Last year I picked up the book, The Compound Effect by Darren Hardy. He lays out details of his personal success and he claims that his most important trait is his unyielding and relentless commitment to consistency. “Success is not defined by how you start, but by how you continue…over a long period of time.”
The Compound Effect states that the routine choices we make, when compounded over long periods, form habits which exert outsized control over our lives. The compound effect is always working, whether you believe in it or not. Either working in your favor or against you. Small efforts you put in each day begin to compound and have a drastic effect on our health, wealth and mindset. A good example he gives is that of annual compound interest, but in your case think of your daily actions compounded weekly. The return on your initial investment is multiplied significantly based on your consistency. The momentum you gain will help propel you forward while also providing a surge of motivation.
For many of us, it is easy to begin something. Most of us are super determined to make a change as we ring in the New Year each year. Three months later, if you’ve lasted this long, your determination has usually faded away. Whether it’s starting a workout regime or eliminating a bad habit. We all start with an extreme situation, like committing to going to the gym 5-6 times a week, when just a month before, our definition of a workout was running to get the mail 15 yards from our front door. The extremism may work at first but it is not easy to sustain for the long run. The key is to ease your way into the desired change. Develop a plan where you can ramp up to the desired result while still giving yourself flexibility if you encounter some drawbacks along the way. If your plan is too extreme, you risk losing motivation once you encounter situations that affect the sustainability of your plan. With flexibility in your game plan you can allow for some hiccups while immediately refocusing on your goals.

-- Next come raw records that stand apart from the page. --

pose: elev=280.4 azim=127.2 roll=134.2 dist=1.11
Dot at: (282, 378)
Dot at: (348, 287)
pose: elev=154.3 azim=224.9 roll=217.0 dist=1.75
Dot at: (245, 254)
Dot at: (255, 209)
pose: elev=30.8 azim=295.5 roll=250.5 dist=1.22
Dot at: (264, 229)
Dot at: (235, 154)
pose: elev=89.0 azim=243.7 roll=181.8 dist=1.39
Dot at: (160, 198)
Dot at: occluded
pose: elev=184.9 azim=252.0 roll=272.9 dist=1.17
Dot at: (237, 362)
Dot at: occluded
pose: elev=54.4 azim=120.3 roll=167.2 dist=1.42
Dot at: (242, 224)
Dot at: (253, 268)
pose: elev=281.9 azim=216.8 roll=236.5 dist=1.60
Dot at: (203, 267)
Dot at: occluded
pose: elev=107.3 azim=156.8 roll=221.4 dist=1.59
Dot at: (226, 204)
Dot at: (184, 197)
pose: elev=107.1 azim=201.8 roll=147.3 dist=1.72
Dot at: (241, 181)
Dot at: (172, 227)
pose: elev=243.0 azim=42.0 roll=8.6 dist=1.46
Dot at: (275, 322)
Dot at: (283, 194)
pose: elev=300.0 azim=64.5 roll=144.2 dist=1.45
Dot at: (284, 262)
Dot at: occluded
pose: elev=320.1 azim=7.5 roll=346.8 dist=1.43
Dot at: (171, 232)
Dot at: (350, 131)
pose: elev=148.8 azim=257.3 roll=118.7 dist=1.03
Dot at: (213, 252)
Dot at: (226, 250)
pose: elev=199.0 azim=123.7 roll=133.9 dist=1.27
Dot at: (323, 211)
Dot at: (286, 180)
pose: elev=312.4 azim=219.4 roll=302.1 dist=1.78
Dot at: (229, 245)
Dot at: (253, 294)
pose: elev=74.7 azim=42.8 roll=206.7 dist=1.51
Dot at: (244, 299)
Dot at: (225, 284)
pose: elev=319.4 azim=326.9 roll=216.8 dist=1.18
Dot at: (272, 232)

The next time you propose a new goal for yourself, break it up into a smaller pieces that you can manage. For me, the thought of running a marathon (26.2 miles) is overwhelming and introduces a dose of anxiety and fear but when I chop it up into buckets of 5 miles, it becomes something more manageable to approach. My reasoning is that a 5 mile run is doable for me, the key is I would have to repeat what is doable for me, just a little over 5 times. This approach can be used to tackle huge goals or help you more effectively knock things off your to-do list. Whatever your goal is, try to break it up into manageable pieces which you can work on each day and most importantly, BEGIN TODAY!